Rodrigo Pereira Rocha — Università di Padova #
Surviving in hostile and heterogeneous environments #
In this work we study the survival probability of single-species in the context of hostile and heterogeneous environments. Here we use spatially random growth rates with negative mean to model hostile and heterogeneous environments i.e. population dynamics in this environment, as modeled by the Fisher equation, is characterized by negative average growth rate (\( \bar{\mu} \)), except in some random spatially distributed patches that may support life (\(\mu_i>0\)).
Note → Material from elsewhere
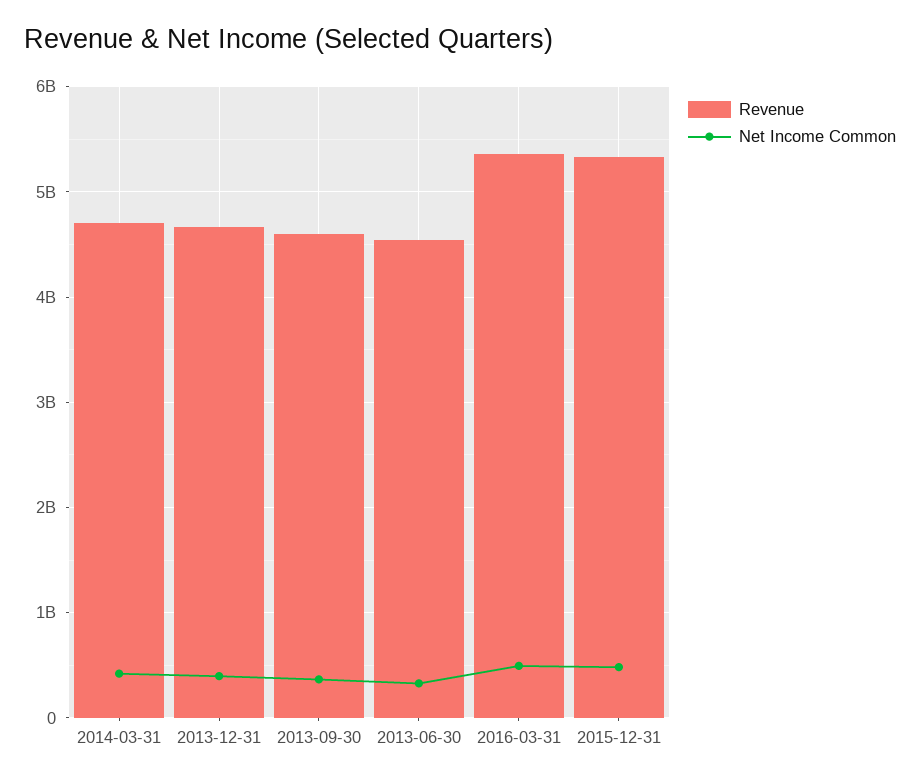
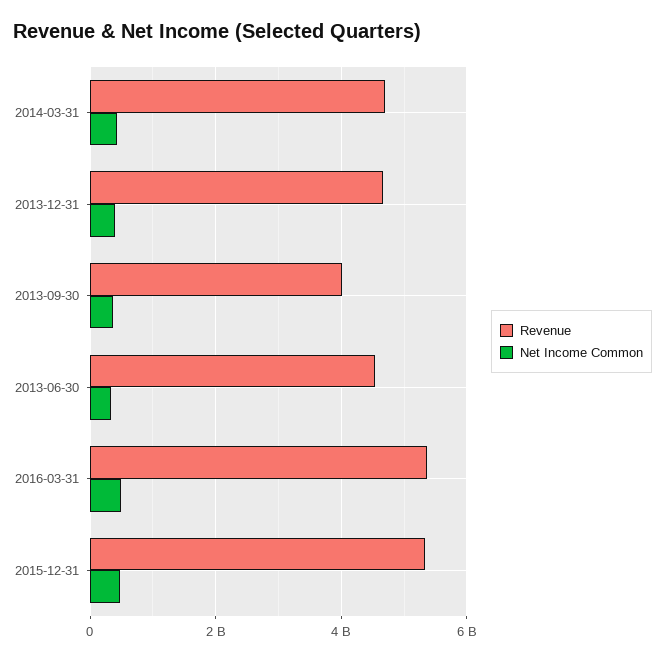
Revenue, 2013-09-30: 4600000000 -> 4000000000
In particular, we are interested in the phase diagram of the survival probability and the critical size problem, i.e., the minimum patch size required for surviving in the long time limit. We propose a measure for the critical size as being proportional to the participation ratio (PR) of the eigenvector corresponding to the largest eigenvalue of the linearized Fisher dynamics. We numerically obtain the (extinction-survival) phase diagram and the critical patch size distribution for two network topologies, namely, the linear chain and the Peano basin fractal. We show that both topologies share the same qualitative features, but the fractal topology requires higher spatial fluctuations to guarantee species survival, which leads to a slightly larger patch size than the linear chain. In addition, we perform a finite-size scaling and we obtain the associated critical exponents.